*** Opening ENTRIES SHOWN ***
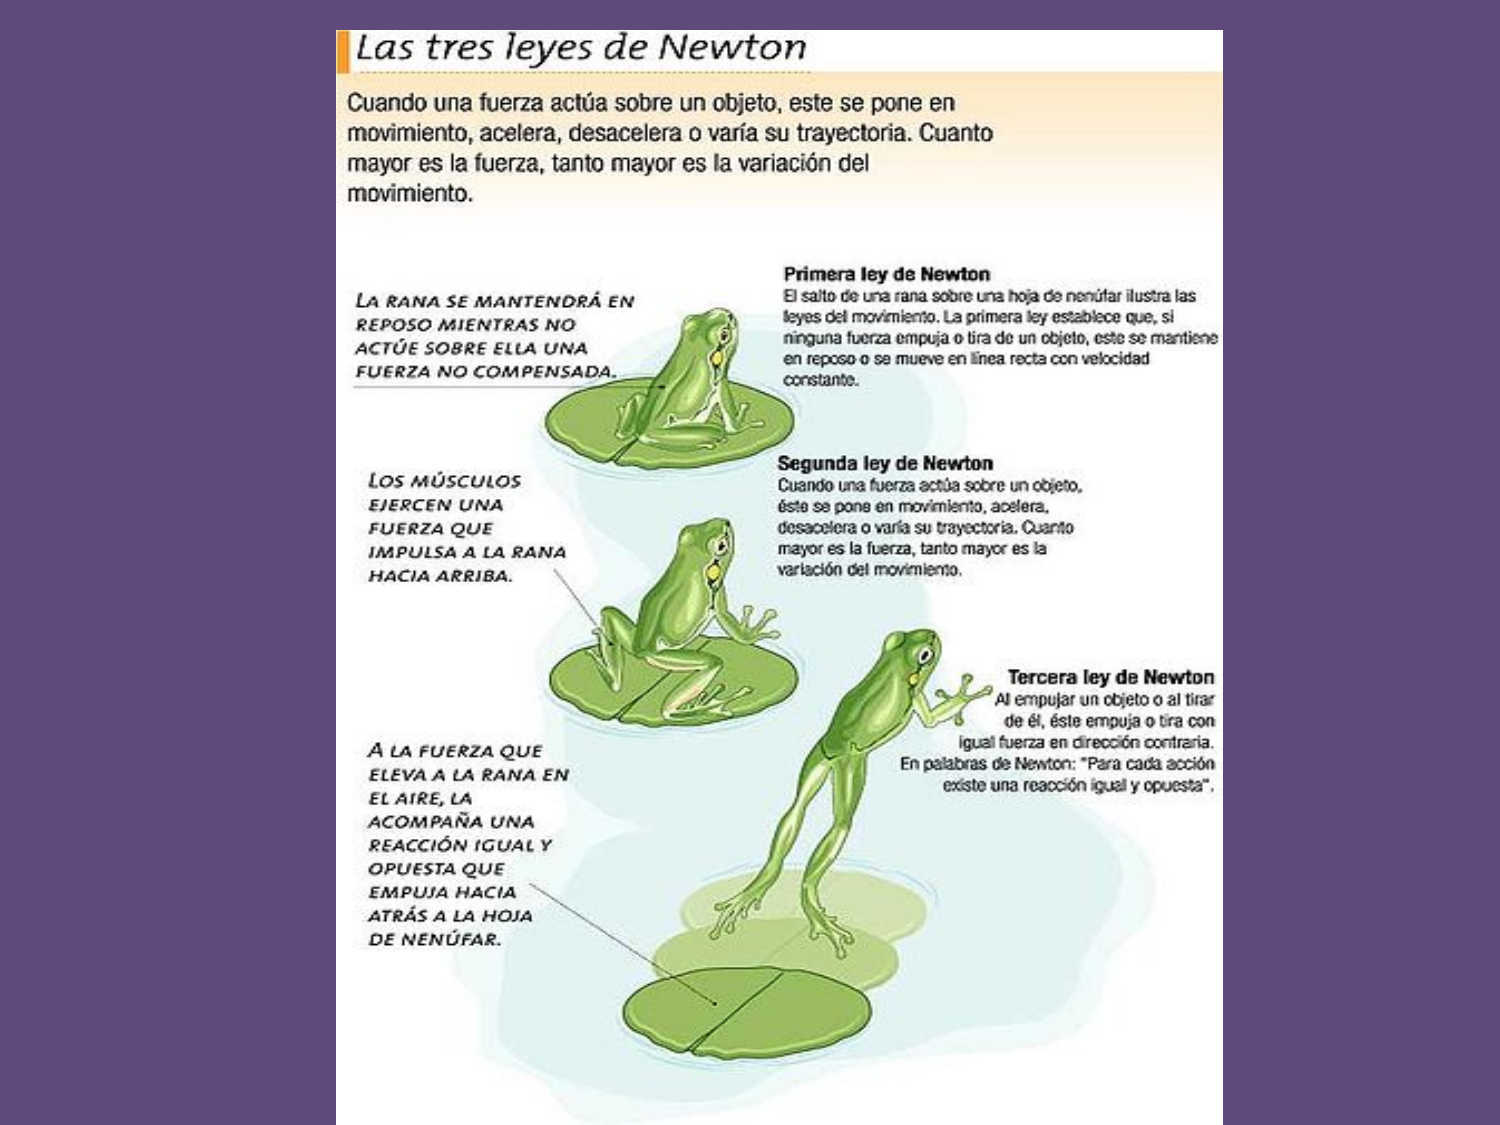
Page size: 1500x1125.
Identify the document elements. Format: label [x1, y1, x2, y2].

picture [336, 30, 1223, 1125]
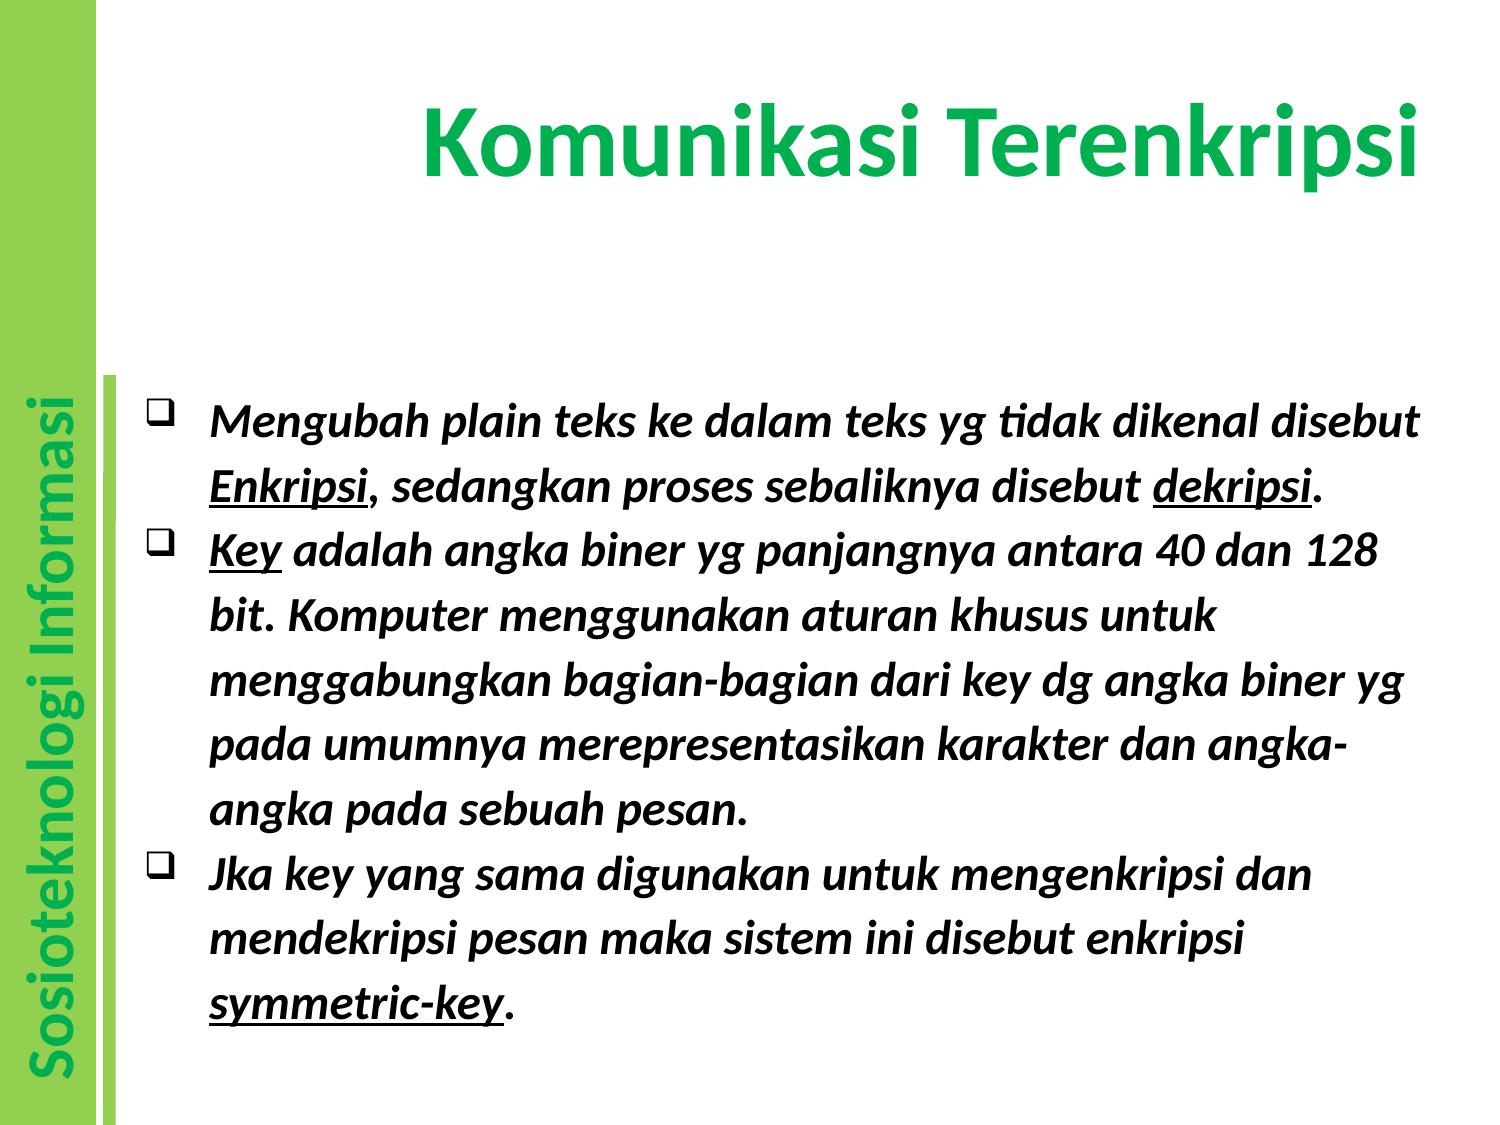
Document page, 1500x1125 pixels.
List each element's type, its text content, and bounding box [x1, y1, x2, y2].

text_box Mengubah plain teks ke dalam teks yg tidak dikenal disebut Enkripsi, sedangkan proses sebaliknya disebut dekripsi. Key adalah angka biner yg panjangnya antara 40 dan 128 bit. Komputer menggunakan aturan khusus untuk menggabungkan bagian-bagian dari key dg angka biner yg pada umumnya merepresentasikan karakter dan angka-angka pada sebuah pesan. Jka key yang sama digunakan untuk mengenkripsi dan mendekripsi pesan maka sistem ini disebut enkripsi symmetric-key. [128, 375, 1465, 1090]
title Komunikasi Terenkripsi [93, 58, 1437, 211]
*** Closing ENTRIES SHOWN ***
TASK – Would you reproduce the records exactly as they stand, but without the pictures?

SOLUTION FOR THIS TASK –
Page size: 1500x1125.
Identify the document elements. Format: label [x1, y1, x2, y2].

picture [336, 30, 1223, 1125]
Document page, 1500x1125 pixels.
List each element's type, its text content, and bounding box [x1, y1, x2, y2].

text_box Mengubah plain teks ke dalam teks yg tidak dikenal disebut Enkripsi, sedangkan proses sebaliknya disebut dekripsi. Key adalah angka biner yg panjangnya antara 40 dan 128 bit. Komputer menggunakan aturan khusus untuk menggabungkan bagian-bagian dari key dg angka biner yg pada umumnya merepresentasikan karakter dan angka-angka pada sebuah pesan. Jka key yang sama digunakan untuk mengenkripsi dan mendekripsi pesan maka sistem ini disebut enkripsi symmetric-key. [128, 375, 1465, 1090]
title Komunikasi Terenkripsi [93, 58, 1437, 211]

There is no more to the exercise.